**Requirement 1**
Return the stretch of the DNA evidence article from "Typically, law enforcement" through "of magnitude higher.", copied word for word.
**Requirement 2**
According to the DNA evidence article, how many offenders were in the database that Puckett's profile was run through?
**Requirement 3**
Extend the article on DNA evidence in cold cases, starting after its final sentence.

**Reading text**
========

Everything Perverted

After the home shop, and this old rag, the Washington Monthly is my favorite magazine, and I live in fear that someday it won't be around. A couple of weeks ago I linked to their awesome investigation into how nut-jobs in Texas were helping make American kids dumber.

Here's another good piece that looks at how prosecutors are misusing DNA evidence to "close" cold cases. The magazine focuses on the case of John Puckett, a 70-year old man recently convicted, wholly on DNA evidence, of first-degree murder:

Typically, law enforcement and prosecutors rely on FBI estimates for the rarity of a given DNA profile--a figure can be as remote as one in many trillions when investigators have all thirteen markers to work with. In Puckett's case, where there were only five and a half markers available, the San Francisco crime lab put the figure at one in 1.1 million--still remote enough to erase any reasonable doubt of his guilt. The problem is that, according to most scientists, this statistic is only relevant when DNA material is used to link a crime directly to a suspect identified through eyewitness testimony or other evidence. In cases where a suspect is found by searching through large databases, the chances of accidentally hitting on the wrong person are orders of magnitude higher.

The reasons for this aren't difficult to grasp: consider what happens when you take a DNA profile that has a rarity of one in a million and run it through a database that contains a million people; chances are you'll get a coincidental match. Given this fact, the two leading scientific bodies that have studied the issue--the National Research Council and the FBI's DNA advisory board--have recommended that law enforcement and prosecutors calculate the probability of a coincidental match differently in cold-hit cases. In particular, they recommend multiplying the FBI's rarity statistic by the number of profiles in the database, to arrive at a figure known as the Database Match Probability. When this formula is applied to Puckett's case (where a profile with a rarity of one in 1.1 million was run through a database of 338,000 offenders) the chances of a coincidental match climb to one in three.

========

**Data**
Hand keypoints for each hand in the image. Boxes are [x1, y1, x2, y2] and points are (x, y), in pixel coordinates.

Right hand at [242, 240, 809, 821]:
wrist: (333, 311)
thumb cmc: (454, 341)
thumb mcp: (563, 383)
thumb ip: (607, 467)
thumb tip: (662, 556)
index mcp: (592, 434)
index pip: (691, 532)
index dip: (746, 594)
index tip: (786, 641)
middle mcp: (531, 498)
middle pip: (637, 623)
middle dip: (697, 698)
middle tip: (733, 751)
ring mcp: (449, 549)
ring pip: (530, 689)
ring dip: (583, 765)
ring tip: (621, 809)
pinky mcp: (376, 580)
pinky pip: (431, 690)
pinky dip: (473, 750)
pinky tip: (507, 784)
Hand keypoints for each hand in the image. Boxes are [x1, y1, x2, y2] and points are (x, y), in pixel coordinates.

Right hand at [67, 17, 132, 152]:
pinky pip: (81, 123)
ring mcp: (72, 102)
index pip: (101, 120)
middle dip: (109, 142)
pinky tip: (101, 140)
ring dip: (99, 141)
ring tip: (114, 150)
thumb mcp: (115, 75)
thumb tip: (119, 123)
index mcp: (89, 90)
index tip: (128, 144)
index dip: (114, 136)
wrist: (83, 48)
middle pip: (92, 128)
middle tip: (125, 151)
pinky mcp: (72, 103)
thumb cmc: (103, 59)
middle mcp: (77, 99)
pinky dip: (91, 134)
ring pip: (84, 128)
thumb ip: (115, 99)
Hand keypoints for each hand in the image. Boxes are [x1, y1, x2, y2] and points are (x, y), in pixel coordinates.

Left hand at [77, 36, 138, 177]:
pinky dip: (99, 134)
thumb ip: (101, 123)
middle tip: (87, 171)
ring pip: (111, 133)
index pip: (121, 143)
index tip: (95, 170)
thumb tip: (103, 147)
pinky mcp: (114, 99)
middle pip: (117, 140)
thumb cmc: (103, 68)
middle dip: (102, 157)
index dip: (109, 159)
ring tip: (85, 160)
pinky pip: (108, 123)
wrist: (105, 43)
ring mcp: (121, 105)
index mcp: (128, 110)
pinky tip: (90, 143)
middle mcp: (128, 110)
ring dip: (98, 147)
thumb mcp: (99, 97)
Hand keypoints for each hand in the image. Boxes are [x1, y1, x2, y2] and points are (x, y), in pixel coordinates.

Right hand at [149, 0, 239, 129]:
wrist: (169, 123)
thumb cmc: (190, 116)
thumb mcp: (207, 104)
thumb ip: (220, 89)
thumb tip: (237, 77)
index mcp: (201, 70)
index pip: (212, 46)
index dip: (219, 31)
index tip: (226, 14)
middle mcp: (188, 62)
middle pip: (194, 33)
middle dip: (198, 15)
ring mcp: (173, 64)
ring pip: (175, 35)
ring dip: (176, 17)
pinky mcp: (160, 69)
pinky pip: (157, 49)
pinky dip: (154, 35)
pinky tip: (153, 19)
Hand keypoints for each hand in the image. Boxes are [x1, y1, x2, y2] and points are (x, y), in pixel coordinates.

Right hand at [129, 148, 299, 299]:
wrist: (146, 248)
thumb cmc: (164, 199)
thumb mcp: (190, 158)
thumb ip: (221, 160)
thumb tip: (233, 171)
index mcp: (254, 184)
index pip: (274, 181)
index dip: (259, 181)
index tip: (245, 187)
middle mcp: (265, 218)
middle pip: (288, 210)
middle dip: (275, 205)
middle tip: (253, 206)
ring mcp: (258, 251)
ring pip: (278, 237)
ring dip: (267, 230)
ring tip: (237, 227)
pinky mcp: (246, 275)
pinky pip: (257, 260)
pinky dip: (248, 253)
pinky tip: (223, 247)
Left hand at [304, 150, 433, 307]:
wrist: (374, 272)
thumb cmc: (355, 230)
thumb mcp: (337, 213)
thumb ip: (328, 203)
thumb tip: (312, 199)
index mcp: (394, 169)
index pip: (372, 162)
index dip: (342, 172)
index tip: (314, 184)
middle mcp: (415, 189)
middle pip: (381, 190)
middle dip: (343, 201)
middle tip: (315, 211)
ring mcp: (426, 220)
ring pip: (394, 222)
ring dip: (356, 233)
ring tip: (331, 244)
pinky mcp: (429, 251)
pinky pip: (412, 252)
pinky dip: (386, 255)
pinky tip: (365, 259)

========

**Answer box 1**
Typically, law enforcement and prosecutors rely on FBI estimates for the rarity of a given DNA profile--a figure can be as remote as one in many trillions when investigators have all thirteen markers to work with. In Puckett's case, where there were only five and a half markers available, the San Francisco crime lab put the figure at one in 1.1 million--still remote enough to erase any reasonable doubt of his guilt. The problem is that, according to most scientists, this statistic is only relevant when DNA material is used to link a crime directly to a suspect identified through eyewitness testimony or other evidence. In cases where a suspect is found by searching through large databases, the chances of accidentally hitting on the wrong person are orders of magnitude higher.

**Answer box 2**
338,000

**Answer box 3**
In all of us, there are strong motives for not thinking. Just getting through the day as tax-paying, spouse-loving, child-rearing adult is hard enough. Thinking through issues like this is hard--If DNA automatically exonerates, why can't it automatically convict? It takes some mental work to see that the math of scanning one persons DNA against the crime scene, is very different than the logic of scanning 300,000 people's DNA. The chance of an error when scanning one person's DNA is very low--in this case one in a million. But scan 300,000 people's DNA and the chance of an error rises to one in three. The truly scary thing about this technique as the numbers in the database rise, you start to approach a point of near certainty for getting a DNA match on a innocent person.

Going back to the motives for not thinking, this is all about the search for a magic bullet, something to heal the pain of victims and the collective pain of society. It is so hard to reconcile ourselves to the fact that there is great evil in this world, and we're ill-equipped to balance the scales.